■ DESCRIPTION OF THE TASK
The expected response is a copy of every line in the entries below that includes the word "cout".

Circuit design text data
******

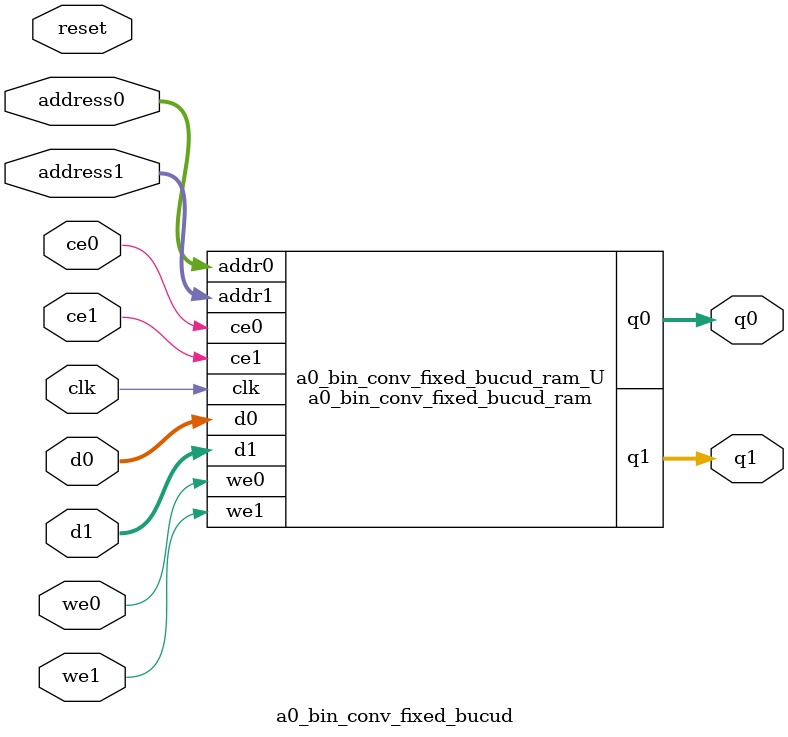
<source format=v>

`timescale 1 ns / 1 ps
module a0_bin_conv_fixed_bucud_ram (addr0, ce0, d0, we0, q0, addr1, ce1, d1, we1, q1,  clk);

parameter DWIDTH = 12;
parameter AWIDTH = 5;
parameter MEM_SIZE = 32;

input[AWIDTH-1:0] addr0;
input ce0;
input[DWIDTH-1:0] d0;
input we0;
output reg[DWIDTH-1:0] q0;
input[AWIDTH-1:0] addr1;
input ce1;
input[DWIDTH-1:0] d1;
input we1;
output reg[DWIDTH-1:0] q1;
input clk;

(* ram_style = "block" *)reg [DWIDTH-1:0] ram[0:MEM_SIZE-1];




always @(posedge clk)  
begin 
    if (ce0) 
    begin
        if (we0) 
        begin 
            ram[addr0] <= d0; 
            q0 <= d0;
        end 
        else 
            q0 <= ram[addr0];
    end
end


always @(posedge clk)  
begin 
    if (ce1) 
    begin
        if (we1) 
        begin 
            ram[addr1] <= d1; 
            q1 <= d1;
        end 
        else 
            q1 <= ram[addr1];
    end
end


endmodule


`timescale 1 ns / 1 ps
module a0_bin_conv_fixed_bucud(
    reset,
    clk,
    address0,
    ce0,
    we0,
    d0,
    q0,
    address1,
    ce1,
    we1,
    d1,
    q1);

parameter DataWidth = 32'd12;
parameter AddressRange = 32'd32;
parameter AddressWidth = 32'd5;
input reset;
input clk;
input[AddressWidth - 1:0] address0;
input ce0;
input we0;
input[DataWidth - 1:0] d0;
output[DataWidth - 1:0] q0;
input[AddressWidth - 1:0] address1;
input ce1;
input we1;
input[DataWidth - 1:0] d1;
output[DataWidth - 1:0] q1;



a0_bin_conv_fixed_bucud_ram a0_bin_conv_fixed_bucud_ram_U(
    .clk( clk ),
    .addr0( address0 ),
    .ce0( ce0 ),
    .d0( d0 ),
    .we0( we0 ),
    .q0( q0 ),
    .addr1( address1 ),
    .ce1( ce1 ),
    .d1( d1 ),
    .we1( we1 ),
    .q1( q1 ));

endmodule


</source>
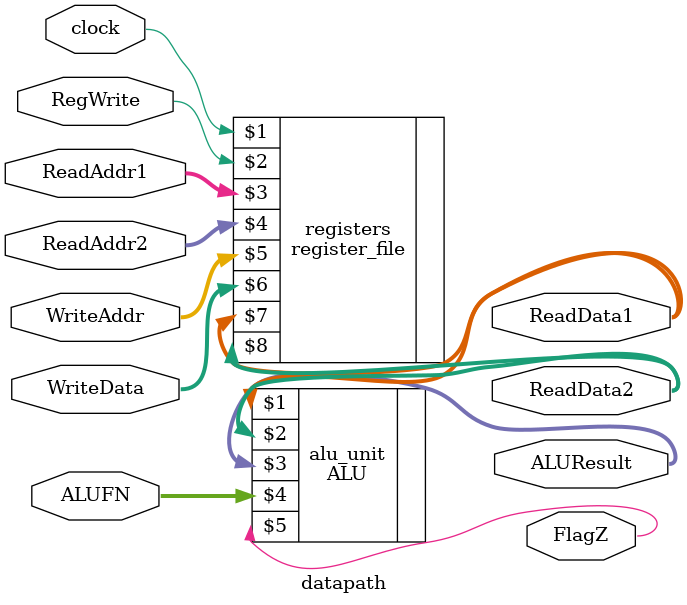
<source format=sv>
`timescale 1ns / 1ps
`default_nettype none


module datapath #(             
   parameter Nloc = 32,        
   parameter Dbits = 8         
)(
   input wire clock,
   input wire RegWrite,
   input wire [$clog2(Nloc)-1 : 0] ReadAddr1,
   input wire [$clog2(Nloc)-1 : 0] ReadAddr2,
   input wire [$clog2(Nloc)-1 : 0] WriteAddr,
   input wire [4:0] ALUFN,
   input wire [Dbits-1 : 0] WriteData,		
   output wire [Dbits-1 : 0] ReadData1,
   output wire [Dbits-1 : 0] ReadData2,
   output wire [Dbits-1 : 0] ALUResult,
   output wire FlagZ
   );

	register_file #(Nloc, Dbits) registers(clock, RegWrite, ReadAddr1, ReadAddr2, WriteAddr, WriteData, ReadData1, ReadData2);
	ALU #(Dbits) alu_unit(ReadData1, ReadData2, ALUResult, ALUFN, FlagZ);

endmodule

</source>
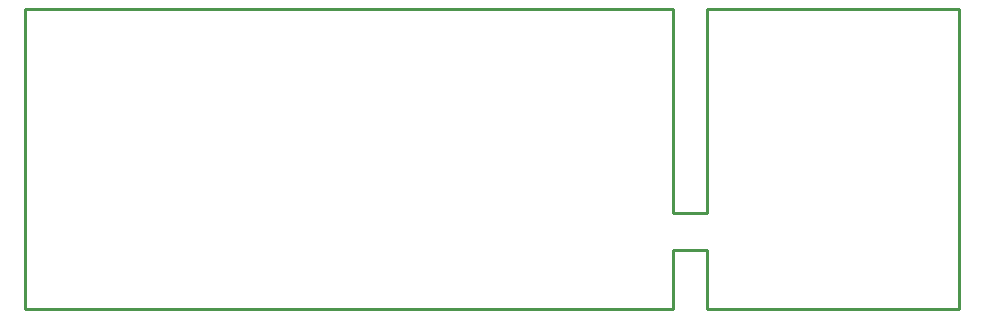
<source format=gbr>
G04 EAGLE Gerber RS-274X export*
G75*
%MOMM*%
%FSLAX34Y34*%
%LPD*%
%IN*%
%IPPOS*%
%AMOC8*
5,1,8,0,0,1.08239X$1,22.5*%
G01*
%ADD10C,0.254000*%


D10*
X0Y0D02*
X548640Y0D01*
X548640Y49530D01*
X577850Y49530D01*
X577850Y0D01*
X791210Y0D01*
X791210Y254000D01*
X577850Y254000D01*
X577850Y81280D01*
X548640Y81280D01*
X548640Y254000D01*
X0Y254000D01*
X0Y0D01*
M02*

</source>
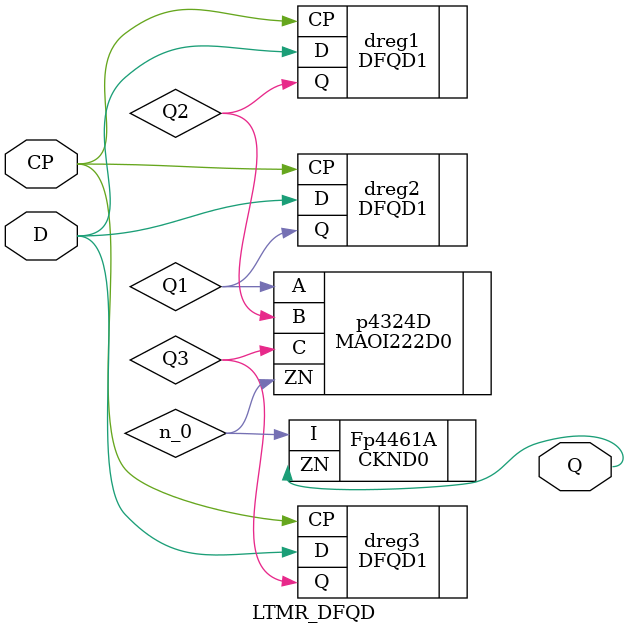
<source format=v>


// Verification Directory fv/LTMR2 

module LTMR_DFQD(CP, D, Q);
  input CP, D;
  output Q;
  wire CP, D1, D2, D3;
  wire Q;
  wire Q1, Q2, Q3;
  wire n_0;
  DFQD1 dreg1(.CP (CP), .D (D), .Q (Q2));
  DFQD1 dreg2(.CP (CP), .D (D), .Q (Q1));
  DFQD1 dreg3(.CP (CP), .D (D), .Q (Q3));
  MAOI222D0 p4324D(.A (Q1), .B (Q2), .C (Q3), .ZN (n_0));
  CKND0 Fp4461A(.I (n_0), .ZN (Q));
endmodule


</source>
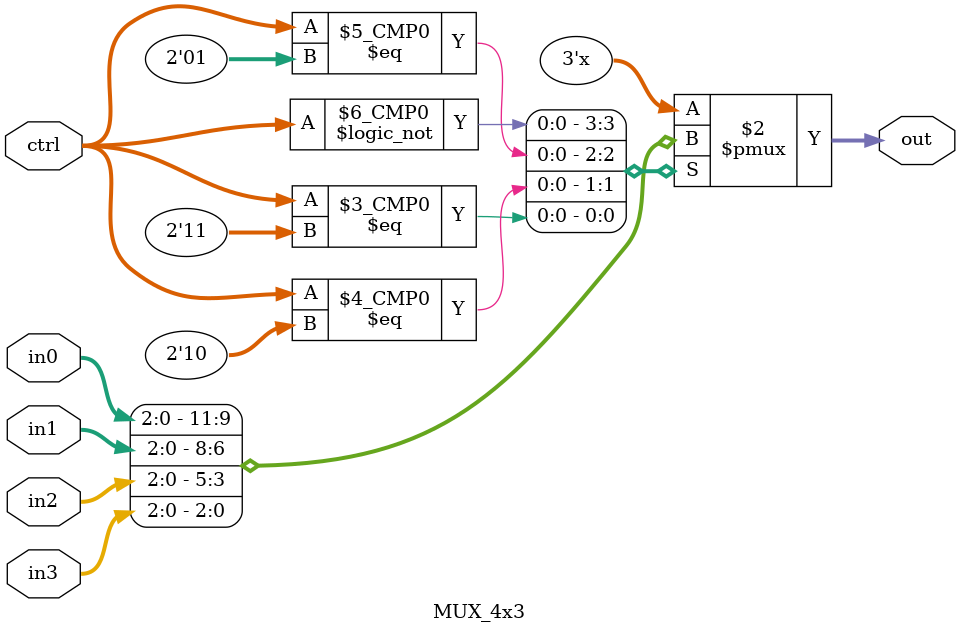
<source format=v>
module MUX_4x3(
    output reg [2:0] out,
    input [2:0] in0,
    input [2:0] in1,
    input [2:0] in2,
    input [2:0] in3,
    input [1:0] ctrl
);

always @(*) begin
    case (ctrl)
        2'b00: out = in0;
        2'b01: out = in1;
        2'b10: out = in2;
        2'b11: out = in3;
        default: out = 3'bz;
    endcase
end

endmodule

</source>
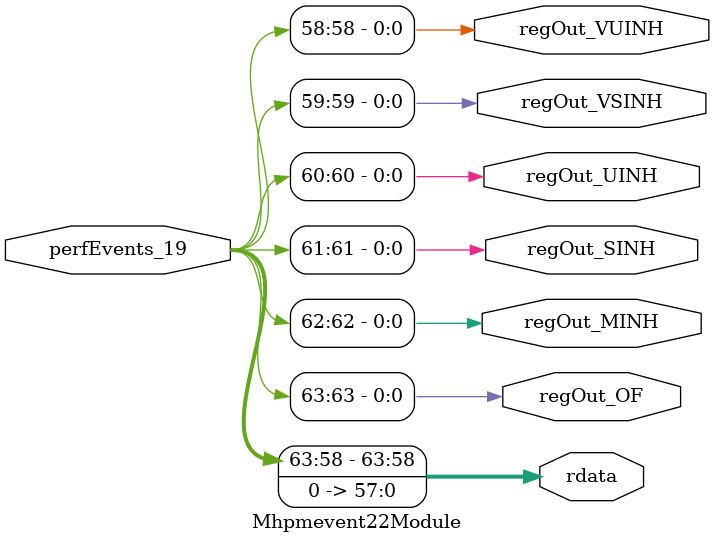
<source format=sv>
`ifndef RANDOMIZE
  `ifdef RANDOMIZE_MEM_INIT
    `define RANDOMIZE
  `endif // RANDOMIZE_MEM_INIT
`endif // not def RANDOMIZE
`ifndef RANDOMIZE
  `ifdef RANDOMIZE_REG_INIT
    `define RANDOMIZE
  `endif // RANDOMIZE_REG_INIT
`endif // not def RANDOMIZE

`ifndef RANDOM
  `define RANDOM $random
`endif // not def RANDOM

// Users can define INIT_RANDOM as general code that gets injected into the
// initializer block for modules with registers.
`ifndef INIT_RANDOM
  `define INIT_RANDOM
`endif // not def INIT_RANDOM

// If using random initialization, you can also define RANDOMIZE_DELAY to
// customize the delay used, otherwise 0.002 is used.
`ifndef RANDOMIZE_DELAY
  `define RANDOMIZE_DELAY 0.002
`endif // not def RANDOMIZE_DELAY

// Define INIT_RANDOM_PROLOG_ for use in our modules below.
`ifndef INIT_RANDOM_PROLOG_
  `ifdef RANDOMIZE
    `ifdef VERILATOR
      `define INIT_RANDOM_PROLOG_ `INIT_RANDOM
    `else  // VERILATOR
      `define INIT_RANDOM_PROLOG_ `INIT_RANDOM #`RANDOMIZE_DELAY begin end
    `endif // VERILATOR
  `else  // RANDOMIZE
    `define INIT_RANDOM_PROLOG_
  `endif // RANDOMIZE
`endif // not def INIT_RANDOM_PROLOG_

// Include register initializers in init blocks unless synthesis is set
`ifndef SYNTHESIS
  `ifndef ENABLE_INITIAL_REG_
    `define ENABLE_INITIAL_REG_
  `endif // not def ENABLE_INITIAL_REG_
`endif // not def SYNTHESIS

// Include rmemory initializers in init blocks unless synthesis is set
`ifndef SYNTHESIS
  `ifndef ENABLE_INITIAL_MEM_
    `define ENABLE_INITIAL_MEM_
  `endif // not def ENABLE_INITIAL_MEM_
`endif // not def SYNTHESIS

module Mhpmevent22Module(
  output [63:0] rdata,
  output        regOut_OF,
  output        regOut_MINH,
  output        regOut_SINH,
  output        regOut_UINH,
  output        regOut_VSINH,
  output        regOut_VUINH,
  input  [63:0] perfEvents_19
);

  assign rdata = {perfEvents_19[63:58], 58'h0};
  assign regOut_OF = perfEvents_19[63];
  assign regOut_MINH = perfEvents_19[62];
  assign regOut_SINH = perfEvents_19[61];
  assign regOut_UINH = perfEvents_19[60];
  assign regOut_VSINH = perfEvents_19[59];
  assign regOut_VUINH = perfEvents_19[58];
endmodule


</source>
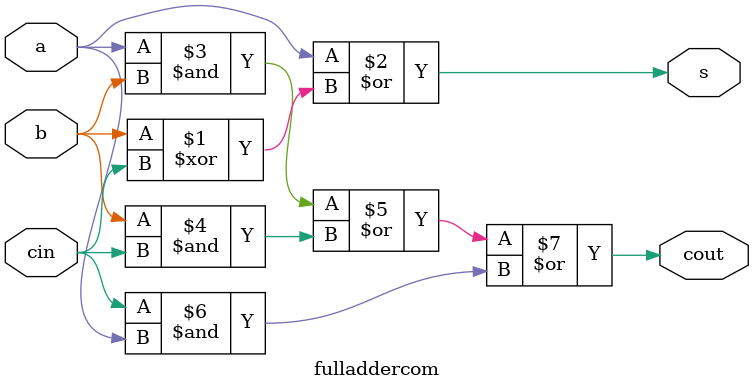
<source format=v>
`timescale 1ns / 1ps
module fulladdercom(a,b,cin,s,cout);

input a,b,cin;
output s,cout;
assign s = a|b^ cin;
assign cout =(a&b)|(b&cin)|(cin&a);


endmodule

</source>
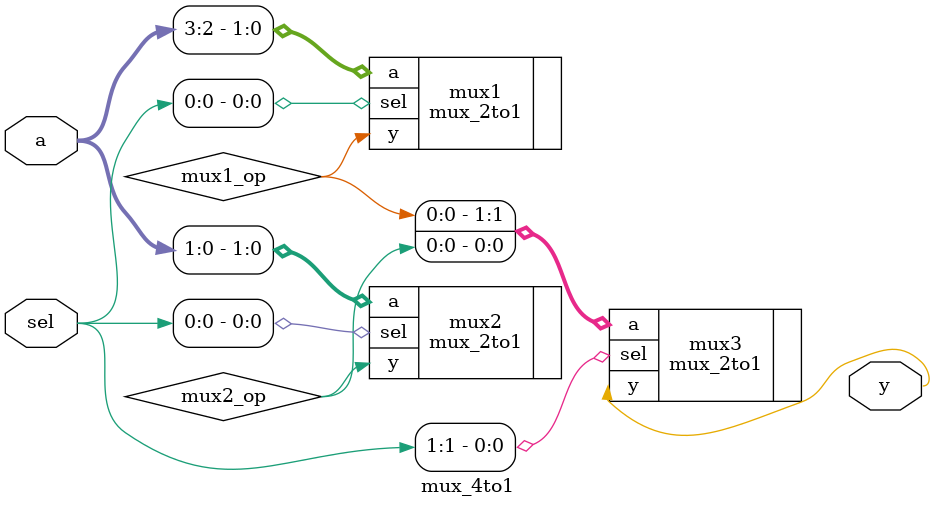
<source format=v>
`include "mux_2to1.v"

module mux_4to1 (
    input [3:0] a,
    input [1:0] sel,
    output y
);
  wire mux1_op, mux2_op;
  mux_2to1 mux1 (
      .a  (a[3:2]),
      .sel(sel[0]),
      .y  (mux1_op)
  );
  mux_2to1 mux2 (
      .a  (a[1:0]),
      .sel(sel[0]),
      .y  (mux2_op)
  );
  mux_2to1 mux3 (
      .a  ({mux1_op, mux2_op}),
      .sel(sel[1]),
      .y  (y)
  );
endmodule

</source>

******

■ WORKED SOLUTION
module fulladdercom(a,b,cin,s,cout);
output s,cout;
assign cout =(a&b)|(b&cin)|(cin&a);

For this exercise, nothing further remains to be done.